La scena finale è toccante, commovente perché al di là degli stereotipi narrativi e visivi, come l’invenzione degli “alebrijes”, animali-chimera a tinte psichedeliche adibiti a spiriti-guida che ricordano la funzione dei nostri angeli custodi, si entra nel mistero della memoria, nell’indissolubile legame con chi non c’è più, nella dimensione della comunione al di là della fisica.

Se lo era già chiesto il filosofo Empedocle di Agrigento quando scriveva: «Non vi è nascita di nessuna delle cose mortali, né fine alcuna di morte funesta, ma solo c’è mescolanza e separazione di cose mescolate». Solo mescolanza di alcune sostanze eterne e indistruttibili che vivono solo se è vivo il ricordo.

La stessa risposta di Ugo Foscolo per il quale si può instaurare tra vivi e morti un rapporto e una celeste «corrispondenza d’amorosi sensi» creato e mantenuto principalmente dall’avere memoria dei defunti.
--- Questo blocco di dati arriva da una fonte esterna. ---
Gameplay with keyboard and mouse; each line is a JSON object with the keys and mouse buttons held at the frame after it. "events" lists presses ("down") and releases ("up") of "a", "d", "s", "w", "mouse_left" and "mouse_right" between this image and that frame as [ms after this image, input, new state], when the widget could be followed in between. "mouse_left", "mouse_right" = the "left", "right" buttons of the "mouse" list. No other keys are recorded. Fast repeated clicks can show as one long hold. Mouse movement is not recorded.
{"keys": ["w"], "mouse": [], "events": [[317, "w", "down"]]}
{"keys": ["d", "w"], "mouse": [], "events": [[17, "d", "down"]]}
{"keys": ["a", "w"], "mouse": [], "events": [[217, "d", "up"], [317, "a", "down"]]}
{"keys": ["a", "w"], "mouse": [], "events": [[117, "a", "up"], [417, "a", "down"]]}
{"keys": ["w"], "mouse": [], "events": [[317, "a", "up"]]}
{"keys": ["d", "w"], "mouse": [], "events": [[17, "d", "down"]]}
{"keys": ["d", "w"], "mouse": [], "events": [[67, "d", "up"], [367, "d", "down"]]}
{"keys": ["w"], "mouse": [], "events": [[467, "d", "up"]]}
Scrive ne I Sepolcri: «Non vive ei forse anche sotterra, quando gli sarà muta l’armonia del giorno, se può destarla con soavi cure nella mente de’ suoi? Celeste è questa corrispondenza d’amorosi sensi».

Un film da vedere perché non occulta la morte e non dimentica i morti e affronta il più grande duello tra Eros e Thanatos, Amore e Morte. Un duello che, per i cristiani è già stato vinto. «Quando rinnoviamo ‒ scrive Enzo Bianchi ‒ l’amore per i nostri cari che sono morti, noi vinciamo la morte perché rinnoviamo una relazione vitale, mentre essere immemori dei morti e sgomenti di fronte alla propria morte significa non essere realmente e autenticamente persone vive. L’amore ci fa sentire nemica la morte, ma l’amore per chi è morto ci può parlare della vita».